= What is expected =
Please format the lines of the items below as a JSON list of strings, starting at the line containing "2022, 2021, 2016, 2018, 2019, 2020, 2015, 2017" and ending at the last line of the items. Give one entry per line and leave out blank lines.

= Chart interpretation exercises =
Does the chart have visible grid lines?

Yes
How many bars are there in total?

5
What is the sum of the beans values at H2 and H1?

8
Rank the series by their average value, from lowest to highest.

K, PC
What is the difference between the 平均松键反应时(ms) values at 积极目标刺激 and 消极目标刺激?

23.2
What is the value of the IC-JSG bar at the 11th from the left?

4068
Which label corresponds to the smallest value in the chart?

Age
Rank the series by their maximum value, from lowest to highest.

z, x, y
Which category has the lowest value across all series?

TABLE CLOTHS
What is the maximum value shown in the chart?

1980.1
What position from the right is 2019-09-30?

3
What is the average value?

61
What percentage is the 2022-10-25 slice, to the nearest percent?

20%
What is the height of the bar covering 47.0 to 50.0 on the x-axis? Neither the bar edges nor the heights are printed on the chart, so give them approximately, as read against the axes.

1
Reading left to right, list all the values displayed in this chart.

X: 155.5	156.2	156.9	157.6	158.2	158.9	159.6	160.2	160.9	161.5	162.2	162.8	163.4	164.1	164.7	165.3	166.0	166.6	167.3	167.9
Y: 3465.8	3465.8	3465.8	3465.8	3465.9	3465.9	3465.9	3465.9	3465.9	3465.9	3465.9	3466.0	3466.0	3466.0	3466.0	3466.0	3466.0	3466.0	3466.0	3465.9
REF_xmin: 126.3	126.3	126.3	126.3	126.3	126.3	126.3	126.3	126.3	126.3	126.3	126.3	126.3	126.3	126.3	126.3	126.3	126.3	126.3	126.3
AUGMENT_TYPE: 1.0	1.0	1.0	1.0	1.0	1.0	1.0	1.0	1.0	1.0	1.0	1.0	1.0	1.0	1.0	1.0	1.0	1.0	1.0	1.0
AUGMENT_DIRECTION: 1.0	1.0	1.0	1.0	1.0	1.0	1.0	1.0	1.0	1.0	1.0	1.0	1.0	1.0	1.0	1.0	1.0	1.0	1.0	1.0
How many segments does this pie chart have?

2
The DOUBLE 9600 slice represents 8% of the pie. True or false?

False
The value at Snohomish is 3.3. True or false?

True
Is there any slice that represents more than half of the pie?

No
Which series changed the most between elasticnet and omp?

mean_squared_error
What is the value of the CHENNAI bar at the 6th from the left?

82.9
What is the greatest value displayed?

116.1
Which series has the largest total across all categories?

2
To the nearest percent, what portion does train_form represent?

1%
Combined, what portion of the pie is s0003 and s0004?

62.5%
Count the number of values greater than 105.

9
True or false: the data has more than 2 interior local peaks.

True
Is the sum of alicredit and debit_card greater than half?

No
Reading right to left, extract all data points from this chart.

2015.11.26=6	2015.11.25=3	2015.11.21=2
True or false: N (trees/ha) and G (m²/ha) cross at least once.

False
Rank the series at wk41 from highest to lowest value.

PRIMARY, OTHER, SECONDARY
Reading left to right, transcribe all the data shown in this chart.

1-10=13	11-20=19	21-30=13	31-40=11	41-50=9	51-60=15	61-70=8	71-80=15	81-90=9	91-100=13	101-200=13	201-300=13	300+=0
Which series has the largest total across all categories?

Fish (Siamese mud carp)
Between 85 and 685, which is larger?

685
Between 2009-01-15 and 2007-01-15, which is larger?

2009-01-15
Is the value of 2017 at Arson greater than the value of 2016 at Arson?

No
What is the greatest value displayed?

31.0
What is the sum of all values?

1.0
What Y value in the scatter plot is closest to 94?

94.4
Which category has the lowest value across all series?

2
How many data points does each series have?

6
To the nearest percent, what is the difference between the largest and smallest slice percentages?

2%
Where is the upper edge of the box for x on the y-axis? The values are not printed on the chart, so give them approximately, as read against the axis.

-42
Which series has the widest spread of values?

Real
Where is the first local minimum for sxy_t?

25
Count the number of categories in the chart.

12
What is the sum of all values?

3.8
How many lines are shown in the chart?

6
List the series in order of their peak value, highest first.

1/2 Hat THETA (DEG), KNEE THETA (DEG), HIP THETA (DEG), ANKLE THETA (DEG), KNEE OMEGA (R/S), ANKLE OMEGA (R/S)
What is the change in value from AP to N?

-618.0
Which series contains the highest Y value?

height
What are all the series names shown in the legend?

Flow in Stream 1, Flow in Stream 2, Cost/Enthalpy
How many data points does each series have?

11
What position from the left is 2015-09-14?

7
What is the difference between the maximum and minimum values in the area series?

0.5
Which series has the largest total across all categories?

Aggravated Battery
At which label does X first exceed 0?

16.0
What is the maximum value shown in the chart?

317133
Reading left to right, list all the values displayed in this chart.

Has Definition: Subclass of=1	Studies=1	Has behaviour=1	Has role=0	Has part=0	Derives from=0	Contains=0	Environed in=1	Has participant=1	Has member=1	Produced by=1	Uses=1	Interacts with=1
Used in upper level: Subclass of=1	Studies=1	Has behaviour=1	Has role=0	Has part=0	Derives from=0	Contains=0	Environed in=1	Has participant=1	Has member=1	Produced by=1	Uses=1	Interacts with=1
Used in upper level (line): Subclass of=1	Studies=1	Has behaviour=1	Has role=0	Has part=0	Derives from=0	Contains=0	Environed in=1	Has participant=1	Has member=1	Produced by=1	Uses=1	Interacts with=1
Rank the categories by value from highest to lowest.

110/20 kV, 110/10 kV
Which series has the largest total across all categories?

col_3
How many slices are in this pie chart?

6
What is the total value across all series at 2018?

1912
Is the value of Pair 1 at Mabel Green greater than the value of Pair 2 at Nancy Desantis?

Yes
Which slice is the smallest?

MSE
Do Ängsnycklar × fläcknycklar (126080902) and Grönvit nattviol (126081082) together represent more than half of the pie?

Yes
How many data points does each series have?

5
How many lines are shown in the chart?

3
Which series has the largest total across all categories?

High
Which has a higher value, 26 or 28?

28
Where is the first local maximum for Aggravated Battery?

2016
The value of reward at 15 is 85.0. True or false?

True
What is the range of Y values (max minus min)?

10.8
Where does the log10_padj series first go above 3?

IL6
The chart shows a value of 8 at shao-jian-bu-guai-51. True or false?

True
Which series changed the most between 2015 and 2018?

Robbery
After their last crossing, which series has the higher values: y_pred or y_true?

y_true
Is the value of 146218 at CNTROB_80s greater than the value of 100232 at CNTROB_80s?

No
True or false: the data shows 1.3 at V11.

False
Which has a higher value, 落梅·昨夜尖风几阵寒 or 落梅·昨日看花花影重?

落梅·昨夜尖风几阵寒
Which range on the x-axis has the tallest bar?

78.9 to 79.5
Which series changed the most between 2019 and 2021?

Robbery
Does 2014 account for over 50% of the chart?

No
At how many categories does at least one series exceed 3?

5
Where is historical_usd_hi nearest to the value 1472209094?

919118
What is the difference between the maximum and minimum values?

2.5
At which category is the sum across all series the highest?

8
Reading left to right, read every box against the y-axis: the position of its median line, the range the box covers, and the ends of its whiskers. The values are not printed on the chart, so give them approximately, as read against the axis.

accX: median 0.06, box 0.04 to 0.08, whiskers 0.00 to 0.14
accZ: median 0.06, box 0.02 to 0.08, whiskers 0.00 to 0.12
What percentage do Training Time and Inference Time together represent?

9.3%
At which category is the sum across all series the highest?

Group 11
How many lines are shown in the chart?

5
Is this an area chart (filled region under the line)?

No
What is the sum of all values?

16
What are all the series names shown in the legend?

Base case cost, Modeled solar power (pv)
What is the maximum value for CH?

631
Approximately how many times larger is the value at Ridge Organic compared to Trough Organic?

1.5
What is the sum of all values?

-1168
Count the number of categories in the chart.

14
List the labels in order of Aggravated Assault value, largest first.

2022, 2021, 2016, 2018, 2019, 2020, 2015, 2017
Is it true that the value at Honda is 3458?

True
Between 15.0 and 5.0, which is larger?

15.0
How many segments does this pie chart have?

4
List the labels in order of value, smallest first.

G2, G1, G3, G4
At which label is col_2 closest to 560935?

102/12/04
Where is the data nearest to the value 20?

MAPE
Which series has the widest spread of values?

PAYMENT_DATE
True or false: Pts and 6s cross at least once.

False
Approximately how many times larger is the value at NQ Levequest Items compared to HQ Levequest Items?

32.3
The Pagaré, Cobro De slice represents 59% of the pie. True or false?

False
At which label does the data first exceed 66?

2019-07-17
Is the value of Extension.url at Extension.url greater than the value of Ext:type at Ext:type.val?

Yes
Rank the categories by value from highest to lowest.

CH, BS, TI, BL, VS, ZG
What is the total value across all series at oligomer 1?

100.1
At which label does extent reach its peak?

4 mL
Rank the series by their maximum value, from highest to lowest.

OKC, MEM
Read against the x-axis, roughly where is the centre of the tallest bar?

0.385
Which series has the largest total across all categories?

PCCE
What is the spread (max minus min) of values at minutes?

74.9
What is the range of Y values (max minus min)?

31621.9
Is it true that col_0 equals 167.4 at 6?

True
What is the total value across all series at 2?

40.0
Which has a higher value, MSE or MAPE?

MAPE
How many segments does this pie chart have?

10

= Response area =
[
  "2022, 2021, 2016, 2018, 2019, 2020, 2015, 2017",
  "Is it true that the value at Honda is 3458?",
  "True",
  "Between 15.0 and 5.0, which is larger?",
  "15.0",
  "How many segments does this pie chart have?",
  "4",
  "List the labels in order of value, smallest first.",
  "G2, G1, G3, G4",
  "At which label is col_2 closest to 560935?",
  "102/12/04",
  "Where is the data nearest to the value 20?",
  "MAPE",
  "Which series has the widest spread of values?",
  "PAYMENT_DATE",
  "True or false: Pts and 6s cross at least once.",
  "False",
  "Approximately how many times larger is the value at NQ Levequest Items compared to HQ Levequest Items?",
  "32.3",
  "The Pagaré, Cobro De slice represents 59% of the pie. True or false?",
  "False",
  "At which label does the data first exceed 66?",
  "2019-07-17",
  "Is the value of Extension.url at Extension.url greater than the value of Ext:type at Ext:type.val?",
  "Yes",
  "Rank the categories by value from highest to lowest.",
  "CH, BS, TI, BL, VS, ZG",
  "What is the total value across all series at oligomer 1?",
  "100.1",
  "At which label does extent reach its peak?",
  "4 mL",
  "Rank the series by their maximum value, from highest to lowest.",
  "OKC, MEM",
  "Read against the x-axis, roughly where is the centre of the tallest bar?",
  "0.385",
  "Which series has the largest total across all categories?",
  "PCCE",
  "What is the spread (max minus min) of values at minutes?",
  "74.9",
  "What is the range of Y values (max minus min)?",
  "31621.9",
  "Is it true that col_0 equals 167.4 at 6?",
  "True",
  "What is the total value across all series at 2?",
  "40.0",
  "Which has a higher value, MSE or MAPE?",
  "MAPE",
  "How many segments does this pie chart have?",
  "10"
]